Digression about privacy over OpenTelemetry.jl

Privacy is not listed in OTel Mission, Vision, and Values, at the time of writing.

The julia devs listened to the negative community feedback about telemetry (what a relief !):

Thanks for contributing to julia, but I’d like to mitigate your post,
and prevent repetition (the linked thread is extensive):
not everyone thinks telemetry should be widespread.

2 Likes

I’m not seeing any documentation, so I’m not sure if opt-in or opt-out is possible by the user. I would recommend making all telemetry collection opt-in, and using Preferences to allow users to toggle telemetry collection and transmission via some function in OpenTelemetry.jl (which would then enable it for all packages in the current Project).

Additionally, the transmission endpoint (where logs are sent) should also be configurable via Preferences per-package, but can default to whatever location the library author prefers.

Thanks for contributing to julia, but I’d like to mitigate your post,
and prevent repetition (the linked thread is extensive):
not everyone thinks telemetry should be widespread.

But “telemetry” and “privacy” have nothing to do with each other inherently – outside of what any software system that stores or processes information whose privacy (or other things like security) might need to be contemplated.

To me, telemetry in this context just refers to distributed tracing/logging. opentelemetry (and opentracing before it) helps deal with the number of proprietary standards and the lack of interoperability between different tracing services.

Usually telemetry happens in cloud machines and usually has little to do with user data, architecturally it usually looks like this:
https://opentracing.io/docs/overview/

4 Likes

I feel like there might need to be some clarification.
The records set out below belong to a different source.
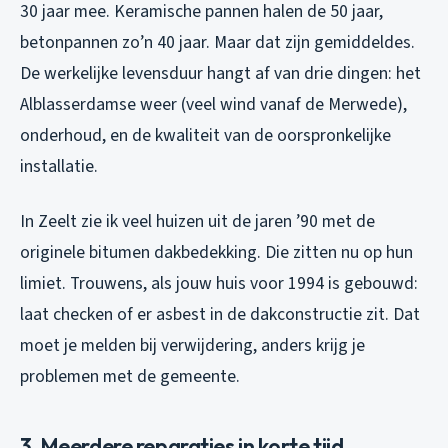
30 jaar mee. Keramische pannen halen de 50 jaar,
betonpannen zo’n 40 jaar. Maar dat zijn gemiddeldes.
De werkelijke levensduur hangt af van drie dingen: het
Alblasserdamse weer (veel wind vanaf de Merwede),
onderhoud, en de kwaliteit van de oorspronkelijke
installatie.
In Zeelt zie ik veel huizen uit de jaren ’90 met de
originele bitumen dakbedekking. Die zitten nu op hun
limiet. Trouwens, als jouw huis voor 1994 is gebouwd:
laat checken of er asbest in de dakconstructie zit. Dat
moet je melden bij verwijdering, anders krijg je
problemen met de gemeente.
3. Meerdere reparaties in korte tijd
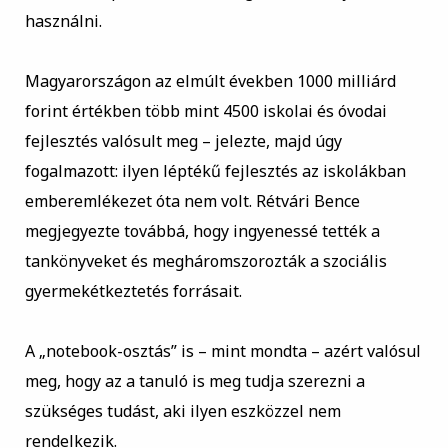
használni.
Magyarországon az elmúlt években 1000 milliárd
forint értékben több mint 4500 iskolai és óvodai
fejlesztés valósult meg – jelezte, majd úgy
fogalmazott: ilyen léptékű fejlesztés az iskolákban
emberemlékezet óta nem volt. Rétvári Bence
megjegyezte továbbá, hogy ingyenessé tették a
tankönyveket és megháromszorozták a szociális
gyermekétkeztetés forrásait.
A „notebook-osztás” is – mint mondta – azért valósul
meg, hogy az a tanuló is meg tudja szerezni a
szükséges tudást, aki ilyen eszközzel nem
rendelkezik.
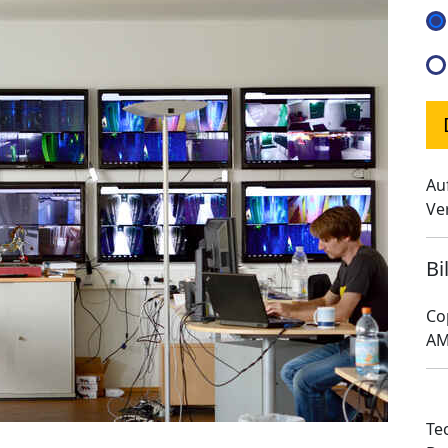
Au
Ve
Bi
Co
AM
Te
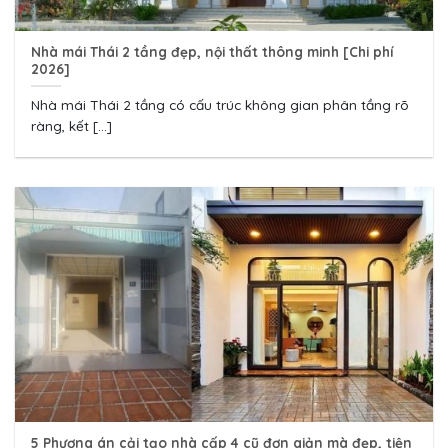
Nhà mái Thái 2 tầng đẹp, nội thất thông minh [Chi phí
2026]
Nhà mái Thái 2 tầng có cấu trúc không gian phân tầng rõ
ràng, kết [...]
5 Phương án cải tạo nhà cấp 4 cũ đơn giản mà đẹp, tiện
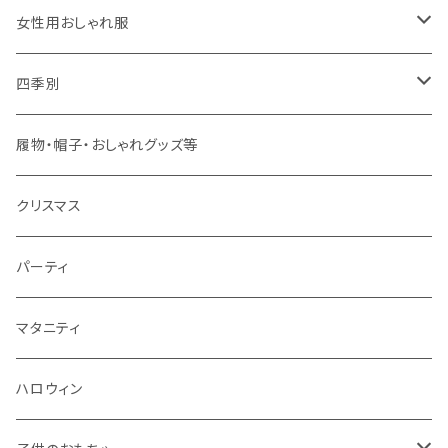
大人用
男の子用
女性用おしゃれ服
春夏用
女の子用
ドレス
四季別
秋冬用
春夏用
春夏用
春
履物・帽子・おしゃれグッズ等
秋冬用
秋冬用
夏
クリスマス
秋
パーティ
冬
マタニティ
ハロウィン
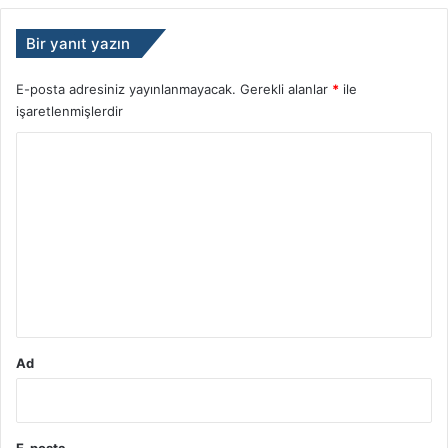
Bir yanıt yazın
E-posta adresiniz yayınlanmayacak.
Gerekli alanlar
*
ile
işaretlenmişlerdir
Y
o
r
u
m
*
Ad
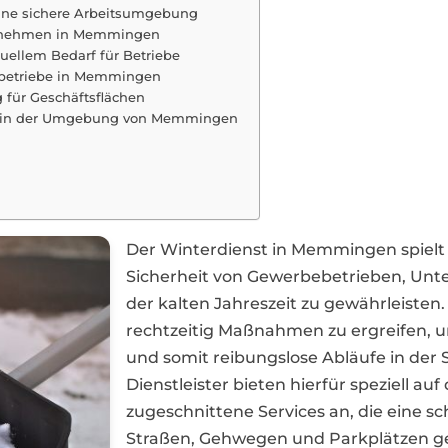
ine sichere Arbeitsumgebung
ernehmen in Memmingen
ellem Bedarf für Betriebe
ebetriebe in Memmingen
für Geschäftsflächen
en in der Umgebung von Memmingen
Der Winterdienst in Memmingen spielt 
Sicherheit von Gewerbebetrieben, Un
der kalten Jahreszeit zu gewährleisten.
rechtzeitig Maßnahmen zu ergreifen, u
und somit reibungslose Abläufe in der 
Dienstleister bieten hierfür speziell au
zugeschnittene Services an, die eine 
Straßen, Gehwegen und Parkplätzen ge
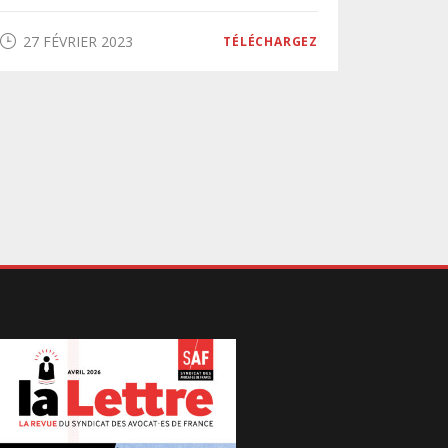
27 FÉVRIER 2023
TÉLÉCHARGEZ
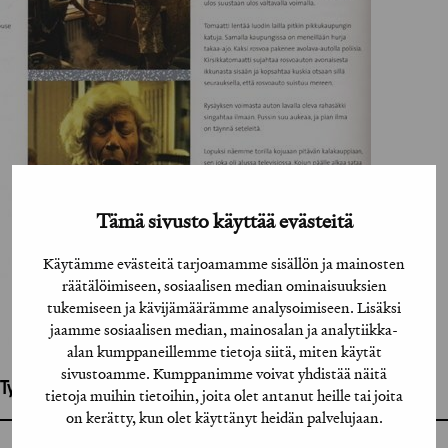
Tämä sivusto käyttää evästeitä
Käytämme evästeitä tarjoamamme sisällön ja mainosten
räätälöimiseen, sosiaalisen median ominaisuuksien
tukemiseen ja kävijämäärämme analysoimiseen. Lisäksi
jaamme sosiaalisen median, mainosalan ja analytiikka-
alan kumppaneillemme tietoja siitä, miten käytät
sivustoamme. Kumppanimme voivat yhdistää näitä
Työhön osallistuneet henkilöt / tahot:
tietoja muihin tietoihin, joita olet antanut heille tai joita
on kerätty, kun olet käyttänyt heidän palvelujaan.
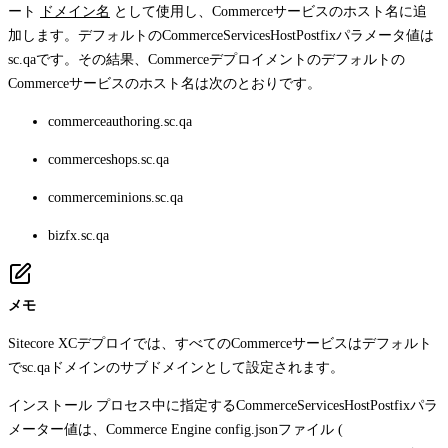
ート
ドメイン名
として使用し、Commerceサービスのホスト名に追
加します。デフォルトの
CommerceServicesHostPostfix
パラメータ値は
sc.qa
です。その結果、Commerceデプロイメントのデフォルトの
Commerceサービスのホスト名は次のとおりです。
commerceauthoring.sc.qa
commerceshops.sc.qa
commerceminions.sc.qa
bizfx.sc.qa
メモ
Sitecore XCデプロイでは、すべてのCommerceサービスはデフォルト
で
sc.qa
ドメインのサブドメインとして設定されます。
インストール プロセス中に指定する
CommerceServicesHostPostfix
パラ
メーター値は、Commerce Engine
config.json
ファイル (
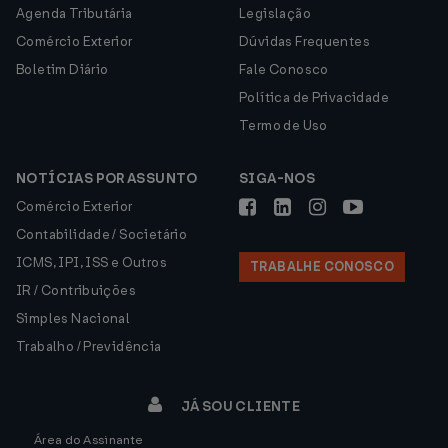
Agenda Tributária
Legislação
Comércio Exterior
Dúvidas Frequentes
Boletim Diário
Fale Conosco
Política de Privacidade
Termo de Uso
NOTÍCIAS POR ASSUNTO
SIGA-NOS
Comércio Exterior
Contabilidade / Societário
ICMS, IPI, ISS e Outros
TRABALHE CONOSCO
IR / Contribuições
Simples Nacional
Trabalho / Previdência
JÁ SOU CLIENTE
Área do Assinante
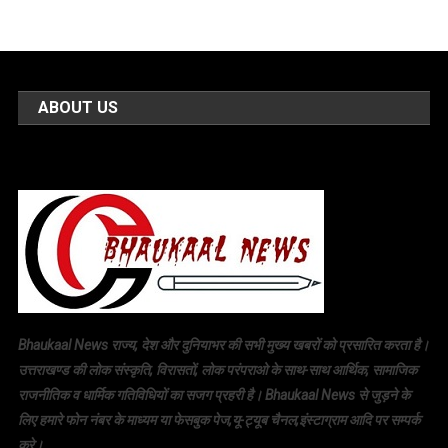
ABOUT US
Bhaukaal News राज्य, देश और दुनियाभर की सभी मुख्य खबरों को प्रसारित करता है।
उत्तराखण्ड की लोक संस्कृति, विरासतों, लोक परंपराओ के साथ-साथ आर्थिक, सामाजिक
राजनीतिक व धार्मिक गतिविधियों का सजग प्रहरी है। Bhaukaal News से जुड़ने के
लिए हमारे फोन नंबर के माध्यम या फेसबुक पेज,यू-ट्यूब चैनल,इंस्टाग्राम आदि पर सम्पर्क
करे।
When I saw this, and first looked at the project, I interpreted the intent as to provide a better, more unified telemetry system for a user to implement. As someone who does a lot of distributed computing, and has worked with multiple pieces of software that need to talk to each other, this looked great to me.

The comments so far seem to imply that the system would send telemetry to some external location, like the Pkg telemetry. Is the intent that a package creator is imbedding telemetry collection in their package, or someone that is writing complicated software can better manage their logs/backtraces/etc that may come from multiple locations?

I will look through the package more carefully (and probably answer my own question doing so), but I thought it might help to state it more explicitly.

2 Likes

OpenTelemetry is a merging of https://opentracing.io/ and OpenCensus,
as seen from the top of the latter:
Screenshot_20211104_154156
Partners and contributors can be seen from the OpenCensus introduction page.

So while I can believe that for you it “just refers to distributed tracing/logging”,
it may actually encompass the kind of telemetry that has been rejected.
That’s why I’d hope OpenTelemetry.jl to be developed and used in other packages
with specific caution about privacy
(it’s the general culture in julia, so I’m pretty confident the outcome will be satisfying).

To put in other words: when working on a local machine or grid (no cloud of course),
I want to be confident that no data is leaked elsewhere.
For now this seems to be the default,
which allows to add packages without losing time to investigate “privacy policies”.

If packages using OpenTelemetry.jl can still respect that, then it’s fine.

This is all a wholly off-topic digression based purely upon a superficial reading of the name. It’s about logging, not some sort of scheme to violate your privacy. Could someone use those logs to “phone home” user data in a manner that violates your view of privacy? Sure. But it’s not relevant to the functionality implemented nor the intended use-cases.

This would be like objecting to the registration of an HTTP package because it allows POSTing data to arbitrary servers.

I’ve split this from the announcement thread.

12 Likes

I agree with the split, if it helps.
But your summary is grossly exaggerated hence counter-productive.
IMO, it has little to do with posts that were more carefully balanced.
(in particular, I never thought to prevent registration of a package that
might be good if designed and used correctly)
This is my last post in this thread.

I’m not seeing any documentation, so I’m not sure if opt-in or opt-out is possible by the user. I would recommend making all telemetry collection opt-in, and using Preferences to allow users to toggle telemetry collection and transmission via some function in OpenTelemetry.jl (which would then enable it for all packages in the current Project).

Additionally, the transmission endpoint (where logs are sent) should also be configurable via Preferences per-package, but can default to whatever location the library author prefers.

Yes, it is opt-in. Several transmission endpoints will be provided by default. But application users can also control what libraries to collect data from and how to transmit the collected data.

3 Likes

[referring to the top post of this thread]
I want to add that my post, which you quoted, should not be interpreted as an endorsement of telemetry. I simply wanted to ask, whether any statistics will be published (I understand this will eventually be the case).